Bis heute sind in den Kölner Ford-Werken 17 Millionen Autos vom Band gelaufen, darunter zahlreiche legendäre Modelle wie der Ford Taunus, Capri oder Sierra. Das häufigste produzierte Auto ist der Ford Fiesta mit über 8 Millionen Einheiten. In Köln rollten bis 2023 täglich über 1100 Fiestas vom Band.

Die Geschichte von Ford in Köln

Fort beschäftigte in Köln fast 15.000 Mitarbeiter und hat einen entsprechend hohen Stellenwert in der Stadt. Doch die Zukunft der Werkes erscheint immer ungewisser, wie zuletzt eine TV-Dokumentation in der ARD zu Ford ausführlich analysierte.
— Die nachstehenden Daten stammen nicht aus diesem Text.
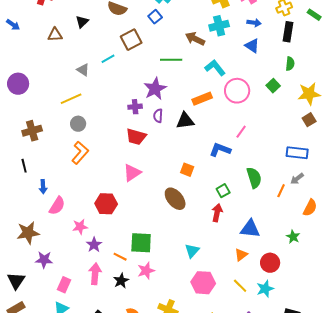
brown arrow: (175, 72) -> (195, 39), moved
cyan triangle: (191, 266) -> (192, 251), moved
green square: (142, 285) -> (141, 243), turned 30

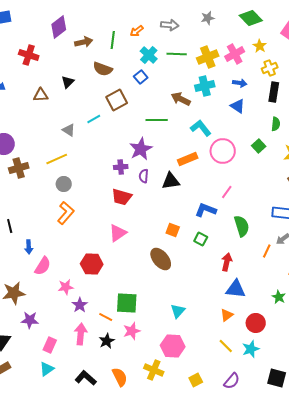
brown cross: (32, 131) -> (19, 168), moved
green semicircle: (254, 178) -> (242, 226), moved
green square: (223, 191) -> (201, 239), moved, turned -32
red arrow: (217, 213) -> (227, 262), moved
pink hexagon: (203, 283) -> (173, 346), moved

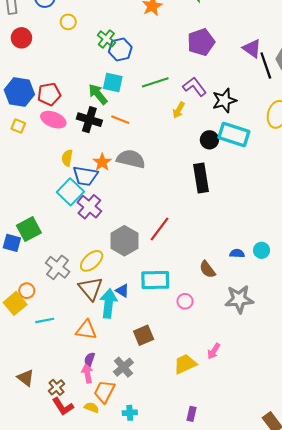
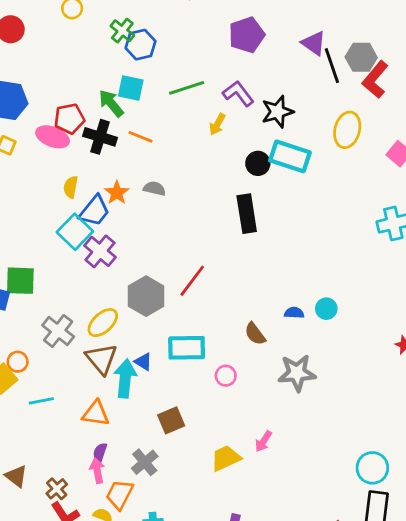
red pentagon: (49, 94) -> (69, 119), moved
gray semicircle: (131, 159) -> (154, 189), size x0.6
blue trapezoid: (85, 176) -> (94, 211), turned -60
green square: (29, 229) -> (20, 281), turned 30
Ford ist seit fast 100 Jahren in Köln-Niehl ansässig.

Es war Konrad Adenauer, der 1929 den Umzug von Ford in Deutschland von Berlin nach Köln einfädelte. 1930 kam Henry Ford persönlich zur Eröffnung des Werkes nach Köln.

Es war auch Ford in Köln, das die ersten Gastarbeiter 1961 nach Deutschland holte. In Deutschland herrschte damals Vollbeschäftigung und Deutschland schloss mit der Türkei ein Anwerbeabkommen. Es war der Grundstein für die türkische Community in Köln.

Ein Ford Fiesta wird Köln auch künftig an prominenter Stelle erhalten bleiben: Das Flügel-Auto von HA Schult ist ebenfalls ein Ford Fiesta.